昨年10月8日づけ日経本紙で既に報道されたことだからだ↓

金4,000ドル突破、中銀保有で米国債超え トランプ不信がマネー呼ぶ:日本経済新聞
https://www.nikkei.com/article/DGXZQOUB062G00W5A001C2000000/

今回は、欧州中央銀行(ECB)が、あらためて発表して、FTも記事化したことで、日経NY・ロンドン支局が、日経既報を知らず、後追い報道したと思われる。

ま、いずれにせよ、世界の中銀が、金を買うことで量的に金保有量が増え、同時に、金価格高騰で、金保有額も増えたので、金の保有割合が27%まで上昇したということだ。

金を買う代わりに売られたのが米国債(米国の借金証文)。
その背景が、国際基軸通貨としての米ドルへの信認低下。
いわゆる「ドル離れ」現象だ。

しかし、足元の外為市場では、ドル高基調ではないか、との質問も寄せられる。
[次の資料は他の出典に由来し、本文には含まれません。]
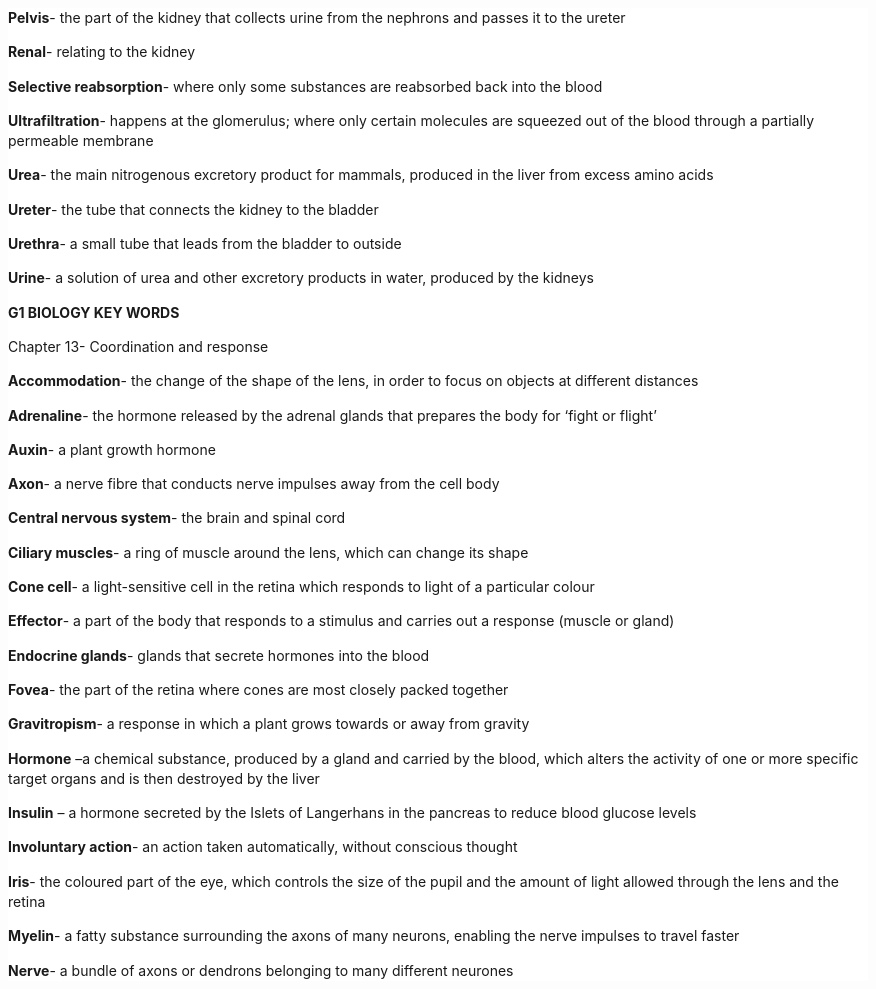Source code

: **Pelvis**- the part of the kidney that collects urine from the nephrons and passes it to the ureter

**Renal**- relating to the kidney

**Selective reabsorption**- where only some substances are reabsorbed back into the blood

**Ultrafiltration**- happens at the glomerulus; where only certain molecules are squeezed out of the blood through a partially permeable membrane

**Urea**- the main nitrogenous excretory product for mammals, produced in the liver from excess amino acids

**Ureter**- the tube that connects the kidney to the bladder

**Urethra**- a small tube that leads from the bladder to outside

**Urine**- a solution of urea and other excretory products in water, produced by the kidneys

**G1 BIOLOGY KEY WORDS**

Chapter 13- Coordination and response

**Accommodation**- the change of the shape of the lens, in order to focus on objects at different distances

**Adrenaline**- the hormone released by the adrenal glands that prepares the body for ‘fight or flight’

**Auxin**- a plant growth hormone

**Axon**- a nerve fibre that conducts nerve impulses away from the cell body

**Central nervous system**- the brain and spinal cord

**Ciliary muscles**- a ring of muscle around the lens, which can change its shape

**Cone cell**- a light-sensitive cell in the retina which responds to light of a particular colour

**Effector**- a part of the body that responds to a stimulus and carries out a response (muscle or gland)

**Endocrine glands**- glands that secrete hormones into the blood

**Fovea**- the part of the retina where cones are most closely packed together

**Gravitropism**- a response in which a plant grows towards or away from gravity

**Hormone** –a chemical substance, produced by a gland and carried by the blood, which alters the activity of one or more specific target organs and is then destroyed by the liver

**Insulin** – a hormone secreted by the Islets of Langerhans in the pancreas to reduce blood glucose levels

**Involuntary action**- an action taken automatically, without conscious thought

**Iris**- the coloured part of the eye, which controls the size of the pupil and the amount of light allowed through the lens and the retina

**Myelin**- a fatty substance surrounding the axons of many neurons, enabling the nerve impulses to travel faster

**Nerve**- a bundle of axons or dendrons belonging to many different neurones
「有事の金買い」ではなく「有事のドル買い」現象が顕在化している。

これは、米国債の流動性が圧倒的に多く、米ドルによる世界貿易の決済システムが現実には確立されているからだ。
嫌われ者のドルでも、実務的には、ドルを使わざるを得ない。

それゆえ、これまでは、世界各国が、外貨準備として米ドルを保有してきた。しかし、米ドルが信頼できるから使ってきたわけではない。そこで、世界で認められる基軸通貨など無いから、地域別に基軸通貨を選べばよい、という「最適通貨圏構想」も浮上した。
米大陸はドル、欧州はユーロ、アジアは人民元?円?、そしてイスラム圏は「ゴールド」という発想だ。主唱者の故マンデル教授は、「ユーロの父」と言われ、ノーベル経済学賞を授与された。やはり、米ドル依存のリスクは、アカデミックな世界でも危惧されてきたわけだ。

興味深いのは、イスラム圏の基軸通貨として「ゴールド」が浮上したこと。実際に、マレーシアのマハティール首相は、イランとの貿易に、ゴールド・ディナールという、金の裏付けのある新通貨を使うことを提唱した。

話を戻すと、このような金融環境のなかで、ドル高なれど、「ドル不安」という現象が顕在化したわけだ。特に、日本は円安基調が定着。為替介入も失敗して、またもや160円。このような外為環境ゆえ、日本人投資家は、トランプが何をやらかすか心配なれど、とりあえず、自国通貨安ヘッジとしてドルを選好する傾向が強まっている。円と比べればドルのほうがマシということか。

かくしてドルが駆け込み寺と化しているが、そのお寺が火事になるリスクも無視できず、「ゴールド・テンプル」という、古代エジプト時代から存在する古刹に逃げ込む現象が目立つわけだ。
円も信用できず、ドルも信用できず、「ドル札や円紙幣は刷れるが、金は刷れない」とのお馴染みの発想である。

なお、日銀は、日本の外貨準備のなかで金を増やすことなど全く考えていない。
「利上げ」と「介入」で円高の流れを力づくで作るべく、市場との薄氷の戦いを演じている。
日銀が金を買わないのであれば、個人が自己防衛で金を買うという流れは、ごく自然な成り行きであろう。